When going for an environmental artist position what is best to submit? Should I focus on props or complete scenes?
What is the day in the life of an environmental artist like? Is most the work done in Max/Maya or is there some done in engine tools like Hammer or UnEd.
So far I've focused on complete scenes prefering to model structures in Max since engine tools are going to differ from one studio to the next.
any help on this would be much appreciated.
thank you
- Jesse
Replies
With full scenes, you should have experience building skys and have a good understanding of lighting, whether it's old vertex baking or per pixel stuff, in addition to the modeling/texturing stuff. Don't underestimate the importance of good lighting in enivro art.
Some studios have in house tools that interface directly with Max/Maya, so you don't need to use an editor like Hammer or UED. It certainly helps to have some knowledge in an external editor though, as it shows that you understand the more technical aspects of enviro art (zoning, portaling, pathing, etc.).
The typical day of an enviro artist is working all day making an area look pretty, then having a designer walk in at 5pm and say they're redoing the whole layout.
...just joking (but it happens)
1. Skyboxes
2. Tiling terrain texture sets
3. General prop modeling/texturing
4. Buildings
5. Vegetation
6. Terrain modeling
7. Lighting
8. Particle Effects - Clouds, smoke, dust, rain, etc.
9. LODs
10. Shader setups for different surface types
If you're thinking of focusing on an environment art job, I'd put together a nice little scene that puts together several of these and other little assets into one cohesive little set. A nice piece of terrain with some good texture variation, some props, a pretty skybox, maybe a building or two, possibly a tree and a little vegetation. Show the finished mini-scene, then if you'd like, show off each of the bigger ticket prop models on its own.

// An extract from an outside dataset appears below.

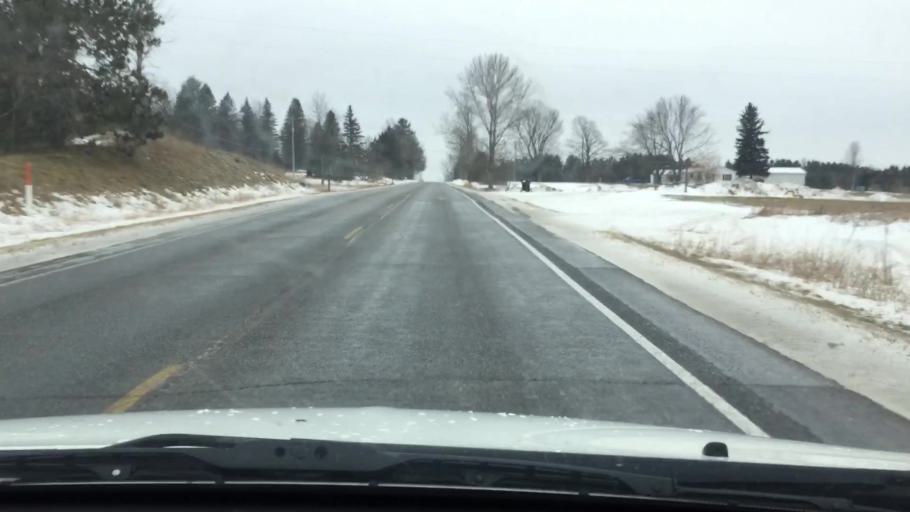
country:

Props should have diffuse, normal, spec, and scene should have lighting. Bake it if you like, but at least show that you can light it. Lighting should match what is going on with the skybox.
If you wanted to go nuts, add some subtle particle effects, show skybox and lighting variations for different times of day/seasons or whatever. This would be a very nice portfolio if it all fit nicely together.
Look at a what the majority of upcoming games look like and try to reproduce something that would fit into most of them.
Unless that is you're targeting a specific company. In that case look at their stuff and try to reproduce it.
If you use reference/concepts for your scene also show the originals as that will show that you can work under direction if supplied with the right materials.
Quality over quantity
Environments take a long time to make, no one is going to expect you to show a complete game level you did yourself unless you've had previous employment as an environment artist.
Biggest thing is to show them what they want to see. If its a studio working on a WW2 game show them specifically battlefields and shit that would pertain to that environment.